Extracted material:
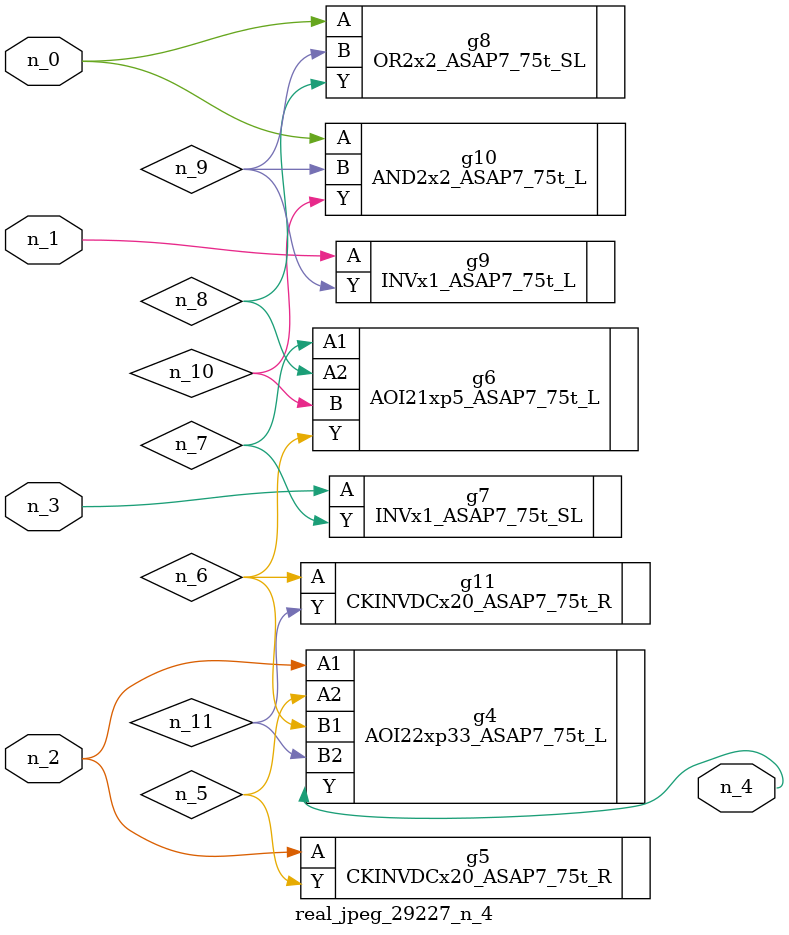
<source format=v>
module real_jpeg_29227_n_4 (n_3, n_1, n_0, n_2, n_4);

input n_3;
input n_1;
input n_0;
input n_2;

output n_4;

wire n_5;
wire n_8;
wire n_11;
wire n_6;
wire n_7;
wire n_10;
wire n_9;

OR2x2_ASAP7_75t_SL g8 ( 
.A(n_0),
.B(n_9),
.Y(n_8)
);

AND2x2_ASAP7_75t_L g10 ( 
.A(n_0),
.B(n_9),
.Y(n_10)
);

INVx1_ASAP7_75t_L g9 ( 
.A(n_1),
.Y(n_9)
);

AOI22xp33_ASAP7_75t_L g4 ( 
.A1(n_2),
.A2(n_5),
.B1(n_6),
.B2(n_11),
.Y(n_4)
);

CKINVDCx20_ASAP7_75t_R g5 ( 
.A(n_2),
.Y(n_5)
);

INVx1_ASAP7_75t_SL g7 ( 
.A(n_3),
.Y(n_7)
);

CKINVDCx20_ASAP7_75t_R g11 ( 
.A(n_6),
.Y(n_11)
);

AOI21xp5_ASAP7_75t_L g6 ( 
.A1(n_7),
.A2(n_8),
.B(n_10),
.Y(n_6)
);


endmodule
</source>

Problem statement:
A word-for-word reprint of the listing above is needed, minus the pictures.

Result:
<source format=v>
module real_jpeg_29227_n_4 (n_3, n_1, n_0, n_2, n_4);

input n_3;
input n_1;
input n_0;
input n_2;

output n_4;

wire n_5;
wire n_8;
wire n_11;
wire n_6;
wire n_7;
wire n_10;
wire n_9;

OR2x2_ASAP7_75t_SL g8 ( 
.A(n_0),
.B(n_9),
.Y(n_8)
);

AND2x2_ASAP7_75t_L g10 ( 
.A(n_0),
.B(n_9),
.Y(n_10)
);

INVx1_ASAP7_75t_L g9 ( 
.A(n_1),
.Y(n_9)
);

AOI22xp33_ASAP7_75t_L g4 ( 
.A1(n_2),
.A2(n_5),
.B1(n_6),
.B2(n_11),
.Y(n_4)
);

CKINVDCx20_ASAP7_75t_R g5 ( 
.A(n_2),
.Y(n_5)
);

INVx1_ASAP7_75t_SL g7 ( 
.A(n_3),
.Y(n_7)
);

CKINVDCx20_ASAP7_75t_R g11 ( 
.A(n_6),
.Y(n_11)
);

AOI21xp5_ASAP7_75t_L g6 ( 
.A1(n_7),
.A2(n_8),
.B(n_10),
.Y(n_6)
);


endmodule
</source>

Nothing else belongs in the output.